Da cidade serrana seguiram, em abril de 1851, para Minas Gerais por um caminho alternativo, bem mais rústico e acidentado, até Ouro Preto. Ali, o alemão desenhou a Igreja de São Francisco, construída em 1776, que ele considerou a mais bonita da cidade: “desenhei-a como sendo o modelo do mais elegante estilo brasileiro e deixo de descrever seus detalhes porque o desenho fala por si”. Na mesma prancha (acima), uma rua de Ouro Preto com brancos bem vestidos conversando e negros carregando sacas.
Ainda montado em uma mula e acompanhado do filho e de tropeiros, o naturalista seguiu viagem até Lagoa Santa para finalmente se encontrar com Lund. "Pois nada me atraía mais, sob o ponto de vista científico, do que o estudo exato dos grandes mamíferos tropicais de eras passadas", escreveu. "No momento em que íamos entrar na localidade, uma nova chuvarada nos molhou até os ossos. E foi assim ensopados que, às 3 horas, paramos na porta da residência do dr. Lund, que nos recebeu com aquela manifesta alegria que todo cientista sente ao encontrar no Brasil um colega seu da Europa", registrou o alemão.
Depois de conhecer algumas grutas dos fósseis e os arredores de Lagoa Santa, sempre na companhia de Lund, durante três semanas, Burmeister decidiu se aventurar sozinho com o filho até a beira do rio das Velhas. Era o início de junho e uma queda do cavalo fez o naturalista passar seis semanas deitado, com uma fratura no fêmur, na casa de Lund. Quando se sentiu mais forte, seguiu numa liteira para Congonhas de Sabará, onde permaneceu de agosto a novembro, devido a uma nova queda, desta vez de uma mula. Somente quando se viu em condições de montar novamente, partiu para o Rio de Janeiro, sempre acompanhado do filho.
Como ainda não estava totalmente recuperado das quedas, o naturalista decidiu apressar sua volta para a Europa. Não bastassem os acidentes em terra, Burmeister precisou enfrentar também contratempos no mar. A fragata em que embarcou, em janeiro de 1852, quase bateu nos recifes da ilha das Cobras e em seguida se chocou com uma embarcação americana. "Perturbado assim por dois acidentes seguidos, não pude mais contemplar a cidade que aos poucos foi ficando para trás. (...) Nem a maravilhosa vista do Rio de Janeiro me pode desviar de conjeturas tão pessimistas e tudo assumiu aos meus olhos aspecto bem diferente do da chegada, quando, ao ver castelos, conventos, residências e jardins floridos, minha fantasia exaltada apresentou-mos tal como eu desejaria que fossem.

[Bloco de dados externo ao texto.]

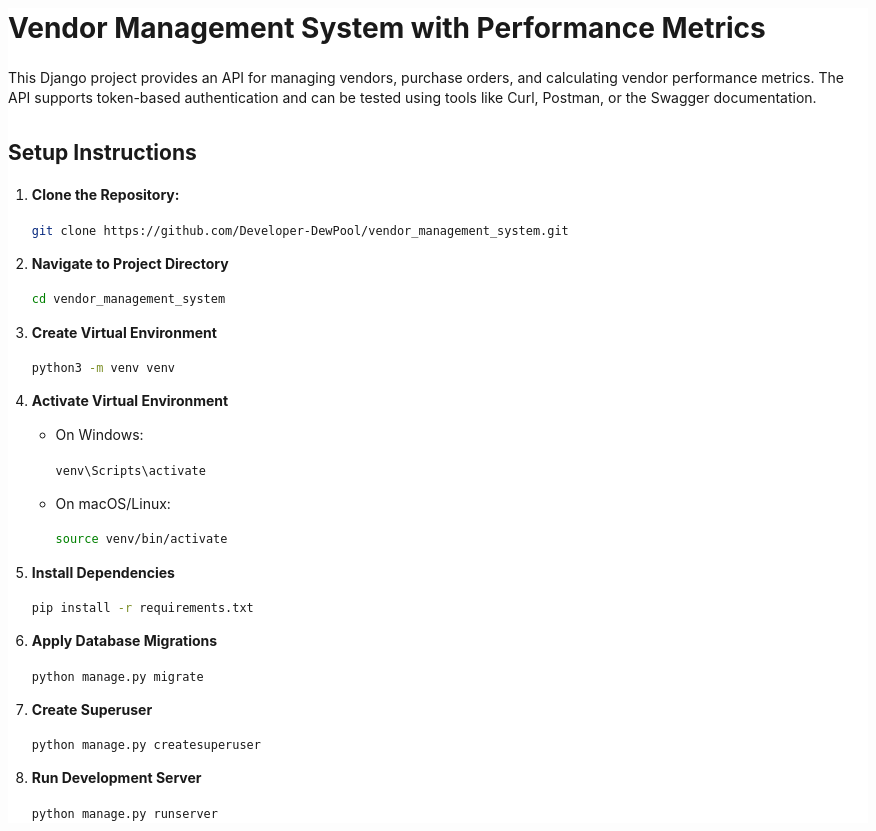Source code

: # Vendor Management System with Performance Metrics

This Django project provides an API for managing vendors, purchase orders, and calculating vendor performance metrics. The API supports token-based authentication and can be tested using tools like Curl, Postman, or the Swagger documentation.

## Setup Instructions

1. **Clone the Repository:**
    ```bash
    git clone https://github.com/Developer-DewPool/vendor_management_system.git
    ```

2. **Navigate to Project Directory**
    ```bash
    cd vendor_management_system
    ```

3. **Create Virtual Environment**
    ```bash
    python3 -m venv venv
    ```

4. **Activate Virtual Environment**
    - On Windows:
        ```bash
        venv\Scripts\activate
        ```
    - On macOS/Linux:
        ```bash
        source venv/bin/activate
        ```

5. **Install Dependencies**
    ```bash
    pip install -r requirements.txt
    ```

6. **Apply Database Migrations**
    ```bash
    python manage.py migrate
    ```

7. **Create Superuser**
    ```bash
    python manage.py createsuperuser
    ```

8. **Run Development Server**
    ```bash
    python manage.py runserver
    ```
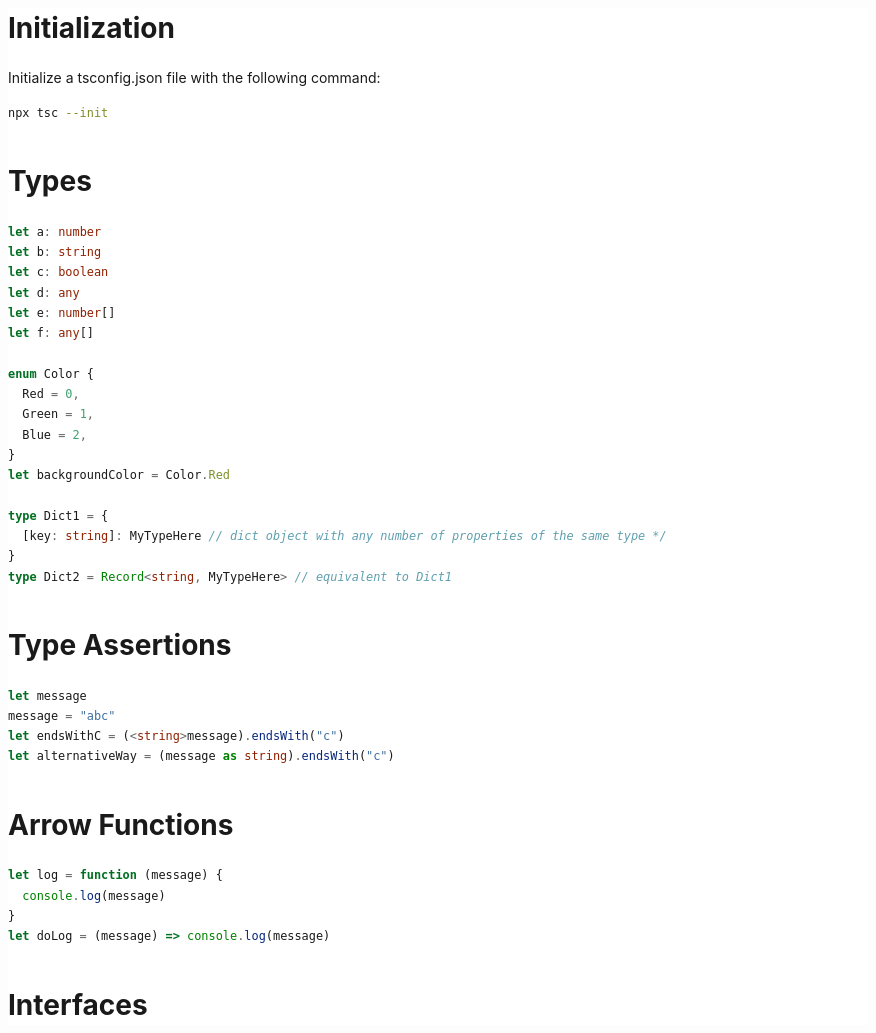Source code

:# Initialization

Initialize a tsconfig.json file with the following command:

```bash
npx tsc --init
```

# Types

```typescript
let a: number
let b: string
let c: boolean
let d: any
let e: number[]
let f: any[]

enum Color {
  Red = 0,
  Green = 1,
  Blue = 2,
}
let backgroundColor = Color.Red

type Dict1 = {
  [key: string]: MyTypeHere // dict object with any number of properties of the same type */
}
type Dict2 = Record<string, MyTypeHere> // equivalent to Dict1
```

# Type Assertions

```typescript
let message
message = "abc"
let endsWithC = (<string>message).endsWith("c")
let alternativeWay = (message as string).endsWith("c")
```

# Arrow Functions

```typescript
let log = function (message) {
  console.log(message)
}
let doLog = (message) => console.log(message)
```

# Interfaces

Na volta, porém, conhecedor já do interior daquilo tudo, sabedor do que se passava atrás de tais muros, achei tudo enfadonho e indigno do lugar que ocupava", escreveu.
Ainda assim, Burmeister voltou para a América do Sul em 1856, desta vez para estudar história natural no Uruguai e na Argentina, onde se tornou diretor do Museu de História Natural de Buenos Aires, instituição em que trabalhou por trinta anos até a sua morte.